HarmonyOS Magician

Posted on May 20

HarmonyOS 5 Educational Scenario Practice: Building an Intelligent Text Reading System with AI Speech Technology

Preface: When HarmonyOS Meets Smart Education

In the booming era of digital education, HarmonyOS 5 is reshaping the development paradigm of educational applications with its powerful distributed capabilities and AI technology stack. The three core capabilities brought by this upgrade inject new momentum into the education sector:

Distributed AI: Seamless collaboration across devices.
AI Speech: High‑quality, low‑latency text‑to‑speech (TTS).
ArkUI: Declarative UI for rapid, maintainable interfaces.

──────

> [WHAT TO WORK ON]:
(a) Transcribe the HarmonyOS post, everything from "In the booming" down to "collaboration across devices.".
(b) According to the HarmonyOS post, what kind of UI does ArkUI provide?
None of the items below are needed.

──────

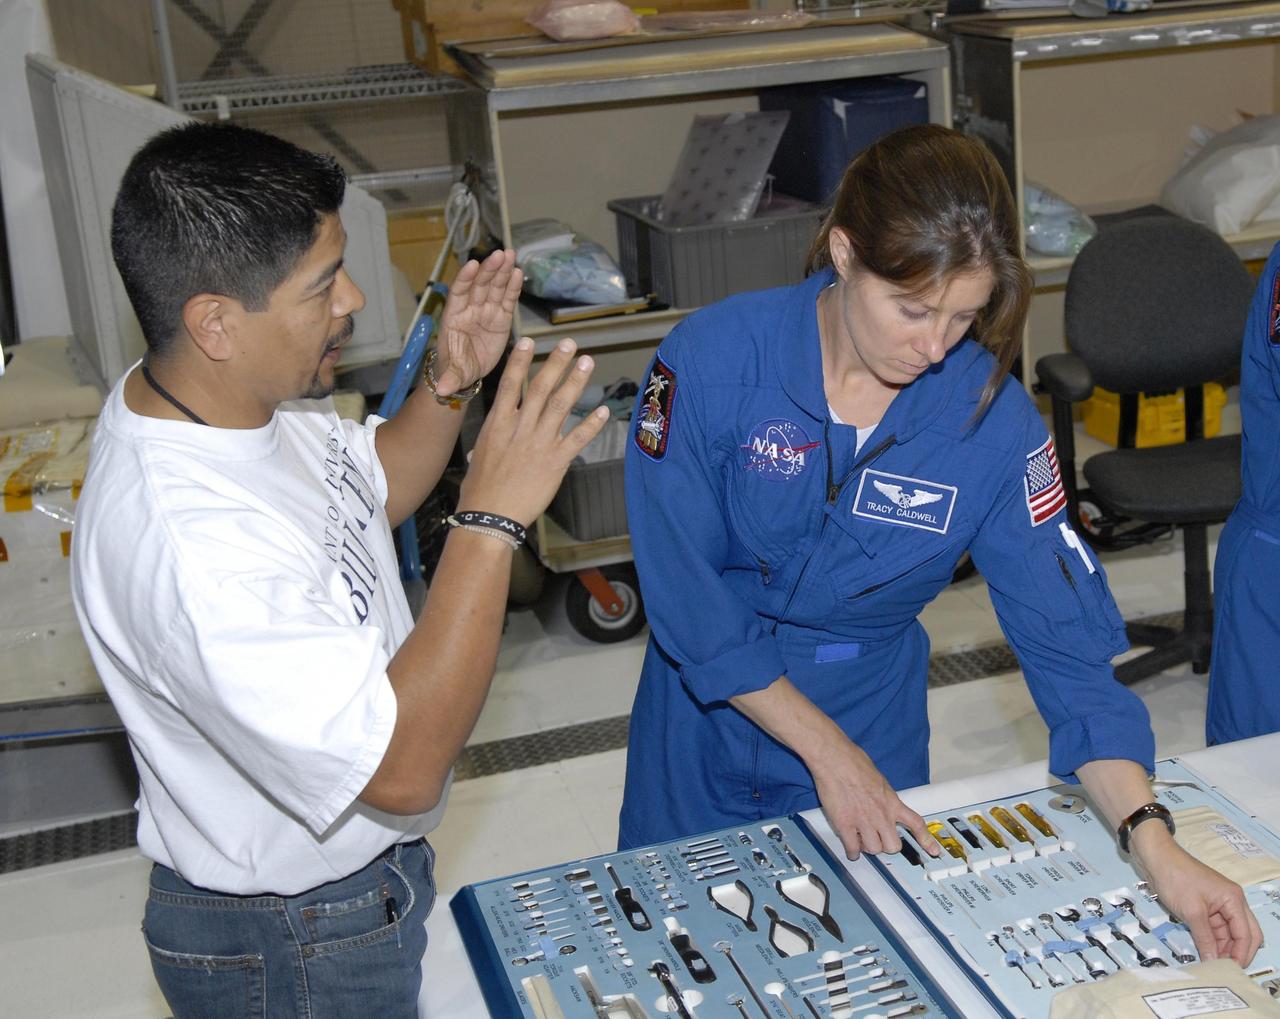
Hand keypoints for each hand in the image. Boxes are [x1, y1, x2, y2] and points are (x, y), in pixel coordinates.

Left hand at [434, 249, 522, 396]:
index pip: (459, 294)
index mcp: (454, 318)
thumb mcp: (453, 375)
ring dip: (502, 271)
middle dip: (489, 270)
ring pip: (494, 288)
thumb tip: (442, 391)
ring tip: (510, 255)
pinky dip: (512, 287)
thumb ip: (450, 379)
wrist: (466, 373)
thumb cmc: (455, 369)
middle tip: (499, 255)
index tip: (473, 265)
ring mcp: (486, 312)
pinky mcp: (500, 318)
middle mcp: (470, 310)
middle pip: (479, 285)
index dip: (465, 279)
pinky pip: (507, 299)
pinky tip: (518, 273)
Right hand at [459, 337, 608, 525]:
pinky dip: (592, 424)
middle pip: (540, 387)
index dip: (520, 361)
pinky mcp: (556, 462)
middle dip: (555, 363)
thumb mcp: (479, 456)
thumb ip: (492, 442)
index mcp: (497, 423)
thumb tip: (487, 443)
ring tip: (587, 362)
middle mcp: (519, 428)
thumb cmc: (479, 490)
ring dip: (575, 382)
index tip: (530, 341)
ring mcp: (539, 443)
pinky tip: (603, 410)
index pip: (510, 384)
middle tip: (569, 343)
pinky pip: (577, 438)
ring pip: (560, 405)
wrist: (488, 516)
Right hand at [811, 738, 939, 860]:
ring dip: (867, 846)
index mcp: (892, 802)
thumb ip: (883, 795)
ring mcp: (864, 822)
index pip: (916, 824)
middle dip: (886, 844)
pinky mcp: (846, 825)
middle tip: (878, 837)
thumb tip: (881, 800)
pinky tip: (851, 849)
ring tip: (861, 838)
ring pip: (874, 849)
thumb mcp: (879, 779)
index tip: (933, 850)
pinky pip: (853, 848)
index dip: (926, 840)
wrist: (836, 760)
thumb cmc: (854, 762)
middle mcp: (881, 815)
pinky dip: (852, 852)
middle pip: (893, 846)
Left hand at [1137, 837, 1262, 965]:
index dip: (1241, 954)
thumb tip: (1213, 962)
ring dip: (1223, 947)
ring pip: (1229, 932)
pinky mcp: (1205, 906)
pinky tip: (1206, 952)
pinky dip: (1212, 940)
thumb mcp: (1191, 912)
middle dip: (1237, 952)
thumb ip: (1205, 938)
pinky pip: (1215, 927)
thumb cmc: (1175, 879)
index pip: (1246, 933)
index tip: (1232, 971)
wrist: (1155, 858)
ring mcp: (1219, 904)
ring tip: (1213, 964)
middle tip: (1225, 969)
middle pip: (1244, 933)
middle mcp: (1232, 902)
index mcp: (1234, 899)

──────

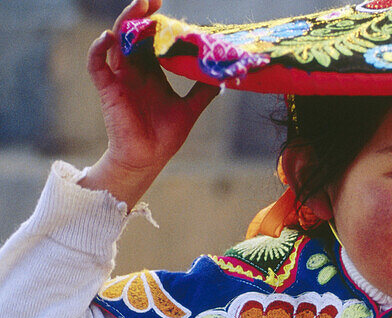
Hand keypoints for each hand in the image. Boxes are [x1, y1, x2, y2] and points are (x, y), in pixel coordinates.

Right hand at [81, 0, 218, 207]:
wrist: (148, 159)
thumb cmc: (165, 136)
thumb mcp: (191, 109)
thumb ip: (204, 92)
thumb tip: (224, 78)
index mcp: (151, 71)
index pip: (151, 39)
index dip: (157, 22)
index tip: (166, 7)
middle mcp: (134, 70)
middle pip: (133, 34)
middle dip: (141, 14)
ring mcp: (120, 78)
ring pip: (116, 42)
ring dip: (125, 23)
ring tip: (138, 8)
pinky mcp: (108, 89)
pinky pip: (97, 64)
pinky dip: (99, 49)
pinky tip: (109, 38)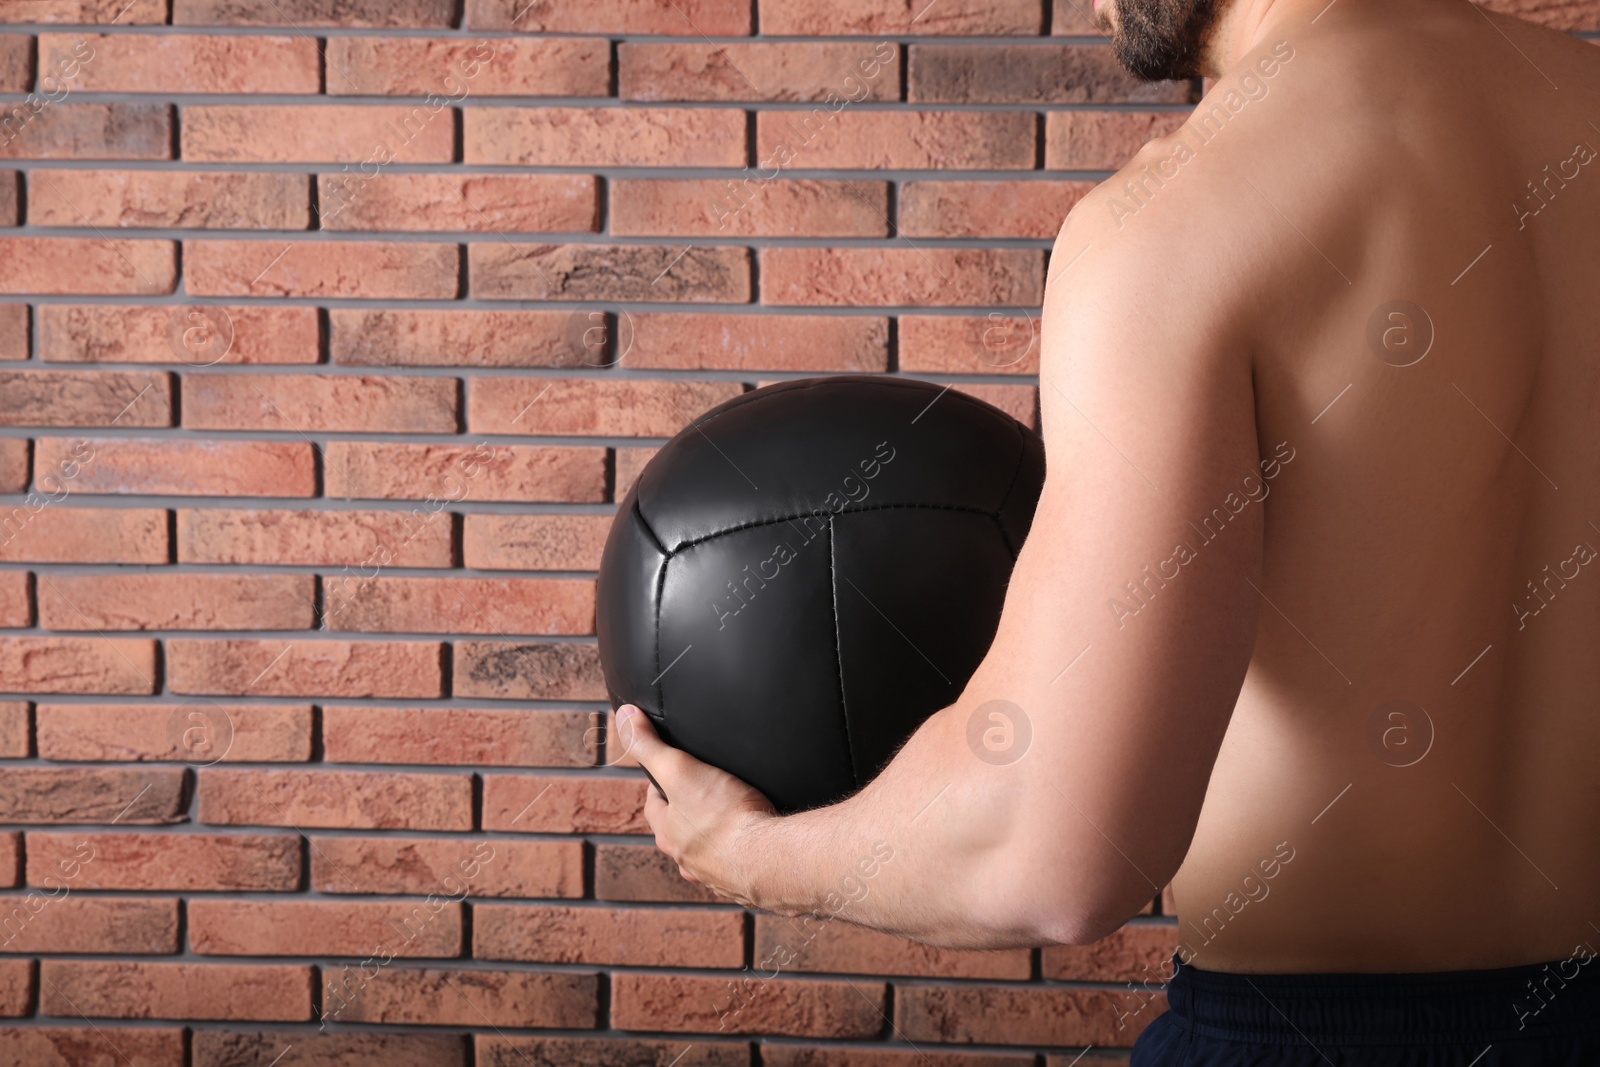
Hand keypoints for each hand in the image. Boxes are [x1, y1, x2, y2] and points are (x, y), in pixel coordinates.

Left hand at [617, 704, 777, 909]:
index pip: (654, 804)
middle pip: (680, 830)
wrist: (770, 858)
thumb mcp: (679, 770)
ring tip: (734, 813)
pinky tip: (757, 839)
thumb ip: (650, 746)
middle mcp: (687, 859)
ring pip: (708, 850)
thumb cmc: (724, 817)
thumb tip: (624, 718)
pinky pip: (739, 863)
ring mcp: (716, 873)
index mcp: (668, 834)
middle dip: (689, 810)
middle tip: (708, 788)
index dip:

──────

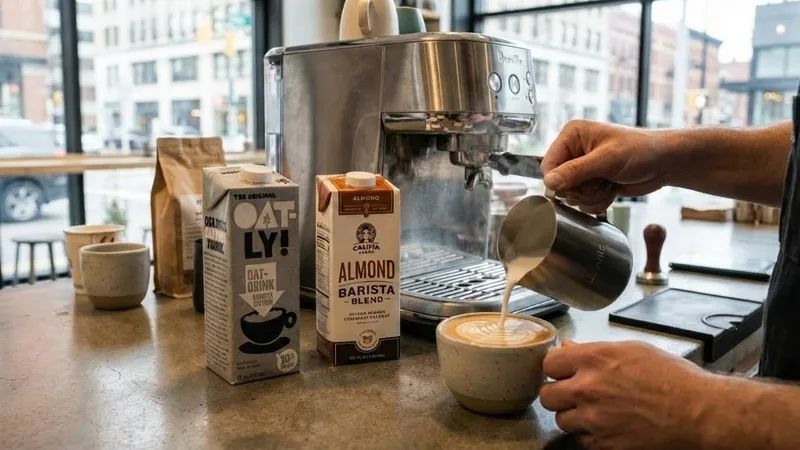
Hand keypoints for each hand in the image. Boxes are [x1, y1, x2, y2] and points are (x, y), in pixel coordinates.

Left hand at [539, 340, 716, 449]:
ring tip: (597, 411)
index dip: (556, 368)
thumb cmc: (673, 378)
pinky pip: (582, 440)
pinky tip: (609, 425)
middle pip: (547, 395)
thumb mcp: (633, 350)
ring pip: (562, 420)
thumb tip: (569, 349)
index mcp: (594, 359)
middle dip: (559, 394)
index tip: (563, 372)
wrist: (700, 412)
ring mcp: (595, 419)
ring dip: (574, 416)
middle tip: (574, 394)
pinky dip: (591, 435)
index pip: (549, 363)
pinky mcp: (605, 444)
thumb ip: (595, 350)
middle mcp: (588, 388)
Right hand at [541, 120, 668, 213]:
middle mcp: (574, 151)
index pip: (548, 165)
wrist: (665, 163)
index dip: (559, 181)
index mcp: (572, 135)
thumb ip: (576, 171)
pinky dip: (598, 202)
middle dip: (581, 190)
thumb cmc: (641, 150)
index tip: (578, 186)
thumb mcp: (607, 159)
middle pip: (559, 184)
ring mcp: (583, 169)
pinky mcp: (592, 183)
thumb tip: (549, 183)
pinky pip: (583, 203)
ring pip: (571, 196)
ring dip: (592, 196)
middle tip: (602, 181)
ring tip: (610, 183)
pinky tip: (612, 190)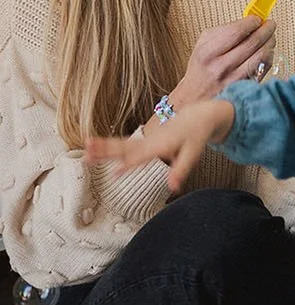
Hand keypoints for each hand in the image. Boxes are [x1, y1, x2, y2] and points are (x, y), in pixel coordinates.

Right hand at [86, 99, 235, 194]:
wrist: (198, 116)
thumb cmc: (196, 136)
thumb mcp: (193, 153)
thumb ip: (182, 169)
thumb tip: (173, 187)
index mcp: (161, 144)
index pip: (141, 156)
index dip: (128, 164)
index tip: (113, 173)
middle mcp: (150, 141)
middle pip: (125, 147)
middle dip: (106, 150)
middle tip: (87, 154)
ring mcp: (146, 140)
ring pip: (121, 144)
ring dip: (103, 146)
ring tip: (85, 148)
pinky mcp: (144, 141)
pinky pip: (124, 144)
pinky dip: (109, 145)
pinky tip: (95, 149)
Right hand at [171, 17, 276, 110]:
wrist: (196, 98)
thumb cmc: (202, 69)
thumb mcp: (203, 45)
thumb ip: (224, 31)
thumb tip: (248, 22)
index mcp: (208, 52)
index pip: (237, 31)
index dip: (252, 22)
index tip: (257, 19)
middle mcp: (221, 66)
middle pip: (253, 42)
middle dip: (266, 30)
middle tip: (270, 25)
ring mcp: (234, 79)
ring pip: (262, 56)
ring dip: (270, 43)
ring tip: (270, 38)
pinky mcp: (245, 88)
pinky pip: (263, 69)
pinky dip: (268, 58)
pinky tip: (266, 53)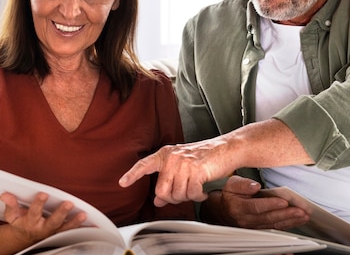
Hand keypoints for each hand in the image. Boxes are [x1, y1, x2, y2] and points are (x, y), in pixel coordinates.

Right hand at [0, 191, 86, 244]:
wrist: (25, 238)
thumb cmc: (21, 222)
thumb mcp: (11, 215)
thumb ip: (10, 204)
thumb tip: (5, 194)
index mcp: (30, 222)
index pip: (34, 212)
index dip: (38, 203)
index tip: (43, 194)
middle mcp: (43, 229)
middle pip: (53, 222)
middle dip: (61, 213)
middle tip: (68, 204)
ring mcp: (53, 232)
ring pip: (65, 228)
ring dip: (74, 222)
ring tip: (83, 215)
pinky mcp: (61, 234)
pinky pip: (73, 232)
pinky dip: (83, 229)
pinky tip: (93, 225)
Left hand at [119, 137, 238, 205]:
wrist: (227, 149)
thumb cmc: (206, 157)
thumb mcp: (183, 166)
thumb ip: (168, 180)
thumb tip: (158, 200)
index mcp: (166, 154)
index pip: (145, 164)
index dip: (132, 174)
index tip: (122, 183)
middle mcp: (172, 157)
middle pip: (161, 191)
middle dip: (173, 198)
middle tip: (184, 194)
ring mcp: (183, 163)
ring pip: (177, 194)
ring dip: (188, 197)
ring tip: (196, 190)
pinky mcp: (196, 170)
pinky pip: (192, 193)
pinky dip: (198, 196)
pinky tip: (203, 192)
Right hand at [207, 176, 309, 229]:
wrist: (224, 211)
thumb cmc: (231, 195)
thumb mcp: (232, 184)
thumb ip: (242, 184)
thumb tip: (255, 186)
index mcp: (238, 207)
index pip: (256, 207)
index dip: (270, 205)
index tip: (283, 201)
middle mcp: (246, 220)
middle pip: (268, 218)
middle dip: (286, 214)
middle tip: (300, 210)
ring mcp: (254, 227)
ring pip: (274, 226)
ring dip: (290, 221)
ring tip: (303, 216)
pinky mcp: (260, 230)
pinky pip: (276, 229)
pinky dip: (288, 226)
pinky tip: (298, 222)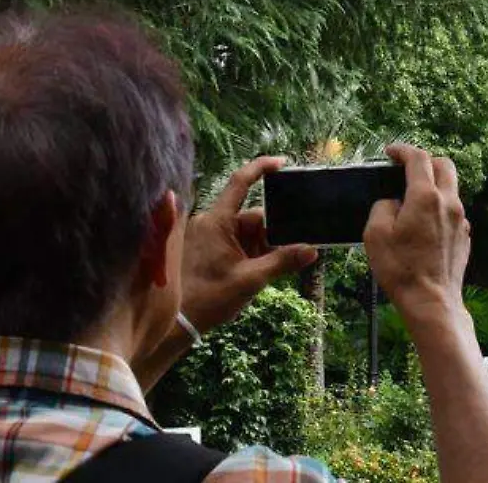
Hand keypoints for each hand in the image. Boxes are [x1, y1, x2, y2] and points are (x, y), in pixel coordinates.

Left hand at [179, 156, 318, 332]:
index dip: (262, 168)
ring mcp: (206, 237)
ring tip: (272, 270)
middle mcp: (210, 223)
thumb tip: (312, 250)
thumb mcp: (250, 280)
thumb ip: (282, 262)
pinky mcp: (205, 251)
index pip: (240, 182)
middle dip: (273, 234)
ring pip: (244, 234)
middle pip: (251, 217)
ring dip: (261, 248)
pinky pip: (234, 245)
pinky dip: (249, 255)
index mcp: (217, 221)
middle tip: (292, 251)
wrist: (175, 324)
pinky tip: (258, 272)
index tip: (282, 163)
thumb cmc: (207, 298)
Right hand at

──────

> [SOLUTIONS BELOW]:
(a)
In the booming era of digital education, HarmonyOS 5 is reshaping the development paradigm of educational applications with its powerful distributed capabilities and AI technology stack. The three core capabilities brought by this upgrade inject new momentum into the education sector:

Distributed AI: Seamless collaboration across devices.

(b) A declarative UI for rapid, maintainable interfaces.